Bir benzetme: Teknoloji ve İlahi İşitme
Teknoloji, özellikle internetin evrenselliği, insan ihtiyaçlarına nasıl hızla yanıt verdiğini ortaya koyar. 2024 itibarıyla, dünya genelinde 5.35 milyar internet kullanıcısının olduğu, bu kullanıcıların her birinin günde ortalama yedi saatini çevrimiçi geçirdiği bir gerçektir. Bu, internetin, milyarlarca insanın taleplerini nasıl “duyduğunu” ve karşıladığını göstermektedir. Bu, ilahi işitme ile benzer bir yapıyı andırır; tıpkı internetin kullanıcı taleplerine hızla yanıt vermesi gibi, Allah da tüm varlıkların, içsel ve dışsal ihtiyaçlarını anında işitir ve en uygun şekilde karşılık verir.
Ancak, internet ile Allah’ın işitme sıfatı arasında önemli farklar vardır. İnternet, insan eliyle yapılmış ve yalnızca insan girdilerine tepki veren bir teknolojidir. İçsel duyguları veya doğal ihtiyaçları “duyamaz” ya da anlayamaz. Buna karşın, Allah’ın işitme sıfatı, her türlü sözü, duayı ve varlıkların doğasındaki ihtiyaçları kapsar. Bu, Mücâdele, Bakara ve Al-i İmran surelerinde vurgulanan bir gerçektir; Allah her şeyi işiten ve her şeyi bilendir.

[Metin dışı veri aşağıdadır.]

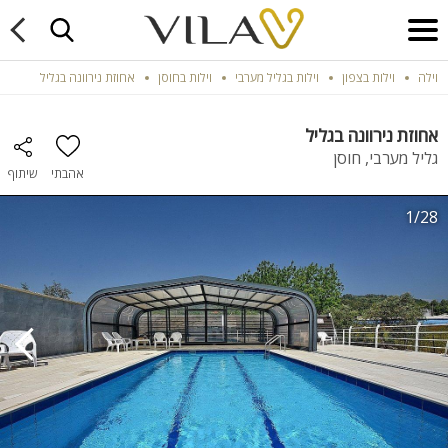
וילה
וילות בצפון
וילות בגליל מערבי
וילות בחוסן
אחוזת נירוונה בגליל
אחוזת נירוונה בגליל
גליל מערבי, חוסן
אהבתי
שיתוף
1/28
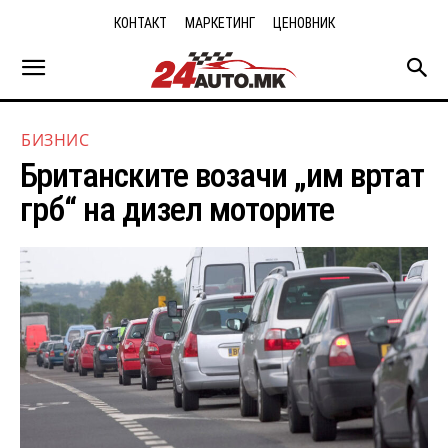
КОНТАКТ
МАРКЕТИНГ
ЦЕНОВНИК
БИЗНИС
Британските возачи „им вртат
грб“ на дизел моторите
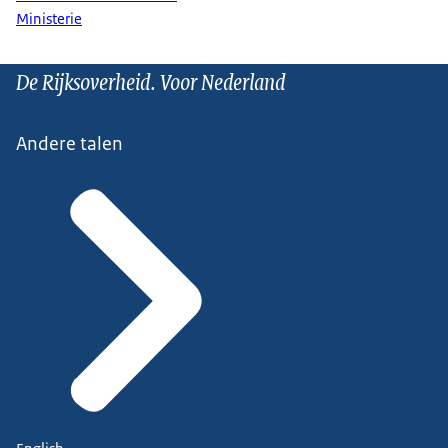
Ministerie
De Rijksoverheid. Voor Nederland
Andere talen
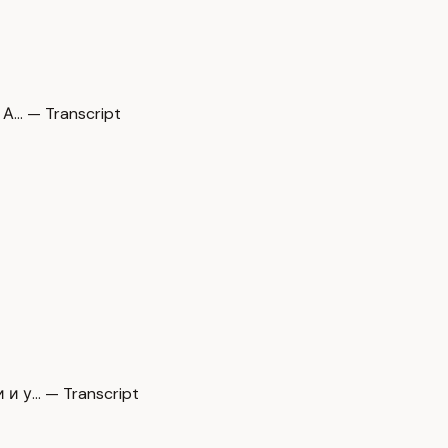
А… — Transcript
и у… — Transcript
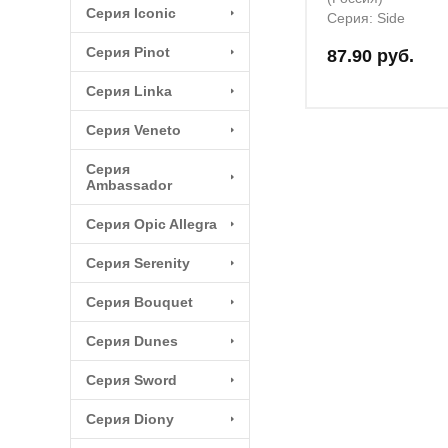
Серия Iconic
Серия: Side
Серия Pinot
87.90 руб.
Серия Linka
Серия Veneto
Серия
Ambassador
Серия Opic Allegra
Серия Serenity
Серия Bouquet
Серия Dunes
Серия Sword
Серия Diony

İslam’da Allah’ın işitme sıfatı, O’nun yaratılmış her şeye olan sonsuz ilgisi ve şefkatini simgeler. Müminler, Allah’ın, seslerini ve kalplerindeki sessiz çığlıkları duyduğunu bilir. Bu bilgi, onların Allah’a olan bağlılığını ve O’na yakınlaşma arzularını güçlendirir. Allah’ın isim ve sıfatları, bu ilişkinin derinliğini ve kapsamını ifade eder; her istek ve dua, Yaratıcı’nın cevabı olarak kabul edilir.

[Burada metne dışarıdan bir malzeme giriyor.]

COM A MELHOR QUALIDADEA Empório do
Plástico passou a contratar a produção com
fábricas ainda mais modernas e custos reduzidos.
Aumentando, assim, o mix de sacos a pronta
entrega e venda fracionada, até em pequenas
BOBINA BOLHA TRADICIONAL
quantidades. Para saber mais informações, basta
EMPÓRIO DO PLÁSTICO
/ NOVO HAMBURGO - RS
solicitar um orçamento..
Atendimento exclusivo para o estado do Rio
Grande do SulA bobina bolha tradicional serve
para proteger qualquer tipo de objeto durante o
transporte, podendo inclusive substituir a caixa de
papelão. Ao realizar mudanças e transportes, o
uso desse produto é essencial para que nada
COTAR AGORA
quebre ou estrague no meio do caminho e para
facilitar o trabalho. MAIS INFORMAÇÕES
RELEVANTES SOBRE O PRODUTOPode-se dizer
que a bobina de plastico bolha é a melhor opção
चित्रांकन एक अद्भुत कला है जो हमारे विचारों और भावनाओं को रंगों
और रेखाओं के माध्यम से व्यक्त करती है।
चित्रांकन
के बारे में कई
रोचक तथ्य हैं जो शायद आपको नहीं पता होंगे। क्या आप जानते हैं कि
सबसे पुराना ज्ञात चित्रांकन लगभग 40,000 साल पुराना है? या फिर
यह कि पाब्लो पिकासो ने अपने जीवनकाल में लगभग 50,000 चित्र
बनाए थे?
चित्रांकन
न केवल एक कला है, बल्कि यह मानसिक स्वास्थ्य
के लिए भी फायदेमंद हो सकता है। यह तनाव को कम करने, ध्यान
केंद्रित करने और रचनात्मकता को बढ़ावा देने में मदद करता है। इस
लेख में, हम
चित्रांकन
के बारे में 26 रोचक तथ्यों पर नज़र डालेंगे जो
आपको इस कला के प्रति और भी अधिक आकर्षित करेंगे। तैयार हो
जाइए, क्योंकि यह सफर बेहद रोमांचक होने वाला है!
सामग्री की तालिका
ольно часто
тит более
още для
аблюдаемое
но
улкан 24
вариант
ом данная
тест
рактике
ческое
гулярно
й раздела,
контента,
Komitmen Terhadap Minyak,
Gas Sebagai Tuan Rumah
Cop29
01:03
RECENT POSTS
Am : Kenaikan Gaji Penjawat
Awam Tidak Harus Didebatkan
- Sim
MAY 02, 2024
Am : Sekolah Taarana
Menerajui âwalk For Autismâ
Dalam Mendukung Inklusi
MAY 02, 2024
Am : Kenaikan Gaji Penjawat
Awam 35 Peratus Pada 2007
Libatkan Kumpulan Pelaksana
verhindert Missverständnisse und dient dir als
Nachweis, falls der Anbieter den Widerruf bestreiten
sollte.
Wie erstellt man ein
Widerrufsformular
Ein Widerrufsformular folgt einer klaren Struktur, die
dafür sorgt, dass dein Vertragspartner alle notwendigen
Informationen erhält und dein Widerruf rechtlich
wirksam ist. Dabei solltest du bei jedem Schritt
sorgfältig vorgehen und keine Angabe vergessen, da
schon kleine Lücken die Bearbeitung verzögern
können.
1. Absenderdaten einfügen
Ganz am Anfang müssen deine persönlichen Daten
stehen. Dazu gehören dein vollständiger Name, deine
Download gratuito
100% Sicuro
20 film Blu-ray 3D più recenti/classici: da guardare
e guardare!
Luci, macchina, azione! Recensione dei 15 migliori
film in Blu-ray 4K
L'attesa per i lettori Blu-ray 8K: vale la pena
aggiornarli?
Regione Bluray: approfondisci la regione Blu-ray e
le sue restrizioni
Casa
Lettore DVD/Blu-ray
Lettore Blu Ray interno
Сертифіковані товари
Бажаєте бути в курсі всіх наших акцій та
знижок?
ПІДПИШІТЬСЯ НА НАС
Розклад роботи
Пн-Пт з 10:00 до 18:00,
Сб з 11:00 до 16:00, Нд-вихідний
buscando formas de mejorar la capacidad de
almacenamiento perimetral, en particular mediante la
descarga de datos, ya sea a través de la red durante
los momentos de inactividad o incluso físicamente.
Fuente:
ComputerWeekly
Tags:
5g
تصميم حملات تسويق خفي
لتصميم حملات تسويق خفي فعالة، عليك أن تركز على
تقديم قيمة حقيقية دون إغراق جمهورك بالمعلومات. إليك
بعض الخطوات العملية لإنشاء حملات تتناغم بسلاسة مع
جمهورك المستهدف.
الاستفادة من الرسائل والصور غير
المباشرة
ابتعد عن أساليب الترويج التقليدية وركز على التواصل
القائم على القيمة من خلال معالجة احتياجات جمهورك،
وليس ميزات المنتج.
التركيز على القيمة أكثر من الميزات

Sonuç: Teknoloji, bize ilahi sıfatları anlamada yardımcı olabilir ancak asla tam anlamıyla karşılaştırılamaz. Allah’ın her bir varlığın ihtiyacına anında işitip cevap verme sıfatları, O’nun sonsuz bilgi ve şefkatinin bir göstergesidir. Kullandığımız mecaz, inancımızı ve anlayışımızı derinleştirirken, teknolojinin sınırlarını da hatırlatır.

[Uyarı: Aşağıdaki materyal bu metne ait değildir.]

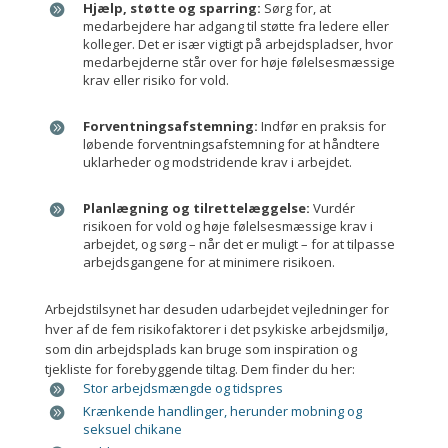
Hjælp, støtte og sparring:
Sørg for, at
medarbejdere har adgang til støtte fra ledere eller
kolleger. Det er især vigtigt på arbejdspladser, hvor
medarbejderne står over for høje følelsesmæssige
krav eller risiko for vold.
Forventningsafstemning:
Indfør en praksis for
løbende forventningsafstemning for at håndtere
uklarheder og modstridende krav i arbejdet.
Planlægning og tilrettelæggelse:
Vurdér
risikoen for vold og høje følelsesmæssige krav i
arbejdet, og sørg – når det er muligt – for at tilpasse
arbejdsgangene for at minimere risikoen.
Arbejdstilsynet har desuden udarbejdet vejledninger for
hver af de fem risikofaktorer i det psykiske arbejdsmiljø,
som din arbejdsplads kan bruge som inspiration og
tjekliste for forebyggende tiltag. Dem finder du her:
Stor arbejdsmængde og tidspres
Krænkende handlinger, herunder mobning og
seksuel chikane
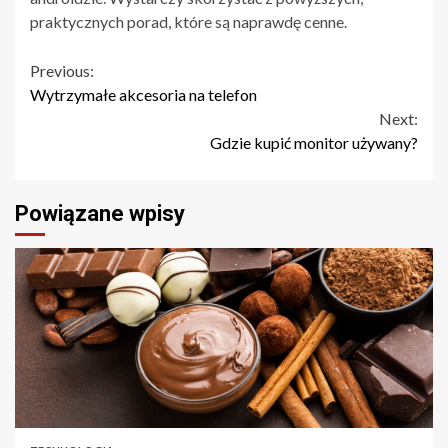
praktycznych porad, które są naprawdę cenne.
Continue
Previous:
Wytrzymałe akcesoria na telefon
Reading
Next:
Gdzie kupić monitor używany?
Powiązane wpisy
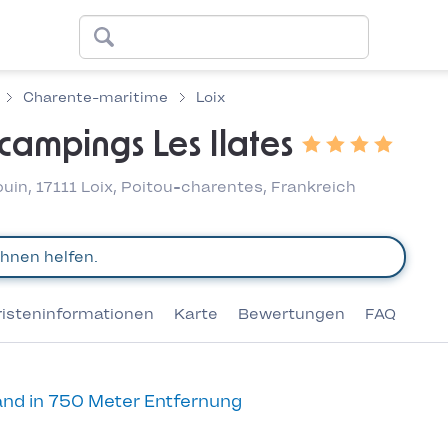
Charente-maritime
Loix
ampings Les Ilates
uin, 17111 Loix, Poitou-charentes, Frankreich
risteninformationen
Karte
Bewertungen
FAQ
nd in 750 Meter Entfernung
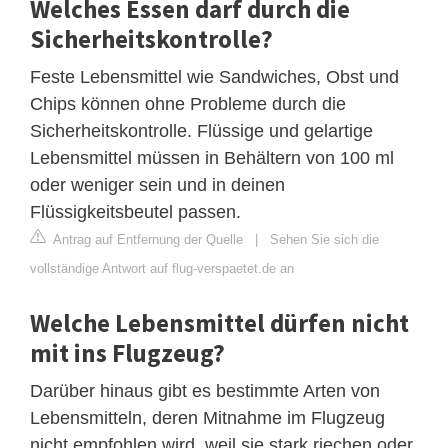
Welches Essen darf durch die
Sicherheitskontrolle?
Feste Lebensmittel wie Sandwiches, Obst und
Chips können ohne Probleme durch die
Sicherheitskontrolle. Flüssige und gelartige
Lebensmittel müssen in Behältern von 100 ml
oder weniger sein und in deinen
Flüssigkeitsbeutel passen.
Antrag auf Entfernung der Quelle
|
Sehen Sie sich die
vollständige Antwort auf flug-verspaetet.de an
Welche Lebensmittel dürfen nicht
mit ins Flugzeug?
Darüber hinaus gibt es bestimmte Arten von
Lebensmitteln, deren Mitnahme im Flugzeug
nicht empfohlen wird, weil sie stark riechen oder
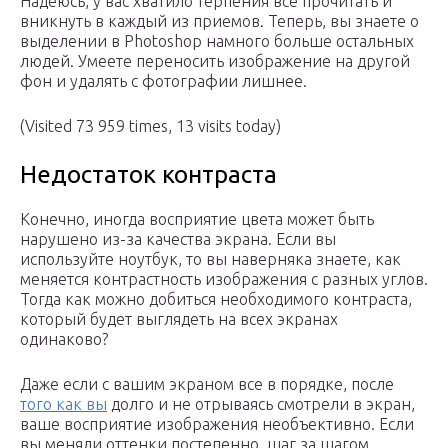
Надеюсь, у вас хватило терпения все прочитать и
вникнуть в каждый из приемов. Теперь, вы знаете о
выделении в Photoshop намного больше остальных
людей. Умеете переносить изображение на другой
фон и удалять с фотографии лишнее.
(Visited 73 959 times, 13 visits today)
Недостаток контраста
Конечно, иногда восприятие цвета может быть
нарушено из-за качества экрана. Если вы
используйте ноутбук, то вы наверняка знаете, как
меняется контрастность изображения с разных углов.
Тогда как можно добиться необходимого контраста,
который будет выглядеть на всех экранах
одинаково?
Даже если с вашим экраном все в порядке, после
того как вы
долго и не отрываясь смотрели в экран,
ваше восприятие изображения необъективно. Если
вы меняли оттенки постепенно, шаг за шагом,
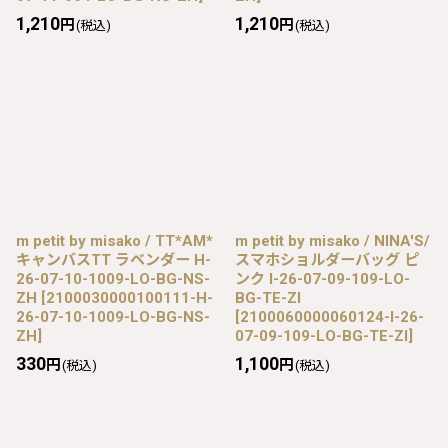
1,210
1,210
円
円
(税込)
(税込)
m petit by misako / TT*AM*
m petit by misako / NINA′S/
キャンバスTT ラベンダー H-
スマホショルダーバッグ ピ
26-07-10-1009-LO-BG-NS-
ンク I-26-07-09-109-LO-
ZH
[
2100030000100111-H-
BG-TE-ZI
26-07-10-1009-LO-BG-NS-
[
2100060000060124-I-26-
ZH
]
07-09-109-LO-BG-TE-ZI
]
330
1,100
円
円
(税込)
(税込)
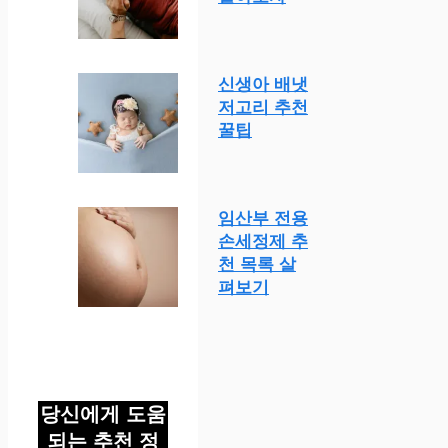
신생아 배냇
저고리 추천
꿀팁
임산부 전용
손세정제 추
천 목록 살
펴보기
당신에게 도움
되는 추천 정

Sayın Yazar, teknoloji iyi güzel de bizim bu teknolojiye katkımız ne ?.. Koskocaman bir hiç. Elin gâvuru geceyi gündüze katsın çalışsın biz de onların pazar kolonisi olarak milyar dolarları verip alıp kullanalım he !.. oldu mu hiç olmadı. Ülke olarak bizim bir markamız yok, neden niçin?.. teknolojiyi icat eden üniversitelerdir. Üniversiteler teknolojinin üretildiği yerlerdir. Bizim üniversitelerde böyle bir şey var mı?.. Yok yok. Peki 203 üniversite neden KDV'si yüksek teknolojik eserler üretemedi ?.. tabi ki bu çalışma ister, o da bunlarda yok, yok. Yüksek maaşlar, lüks araçlar, lüks giyim kuşam, lüks yemeler, tam bir saltanat sürüyorlar. Neden teknoloji üretsinler ki. Kimse de bunlara hesap sormuyor, soramiyor. Nöbel ödülü alan bir akademisyen var mı ?.. Yok, yok. Onlarca yok var. Bir tane var yok. Ama bu fakir milletin parası neden böyle çar cur ediliyor. Bunu da soran yok. Böyle olunca da bizler daha çok teknoloji sayıklarız. Selamlar.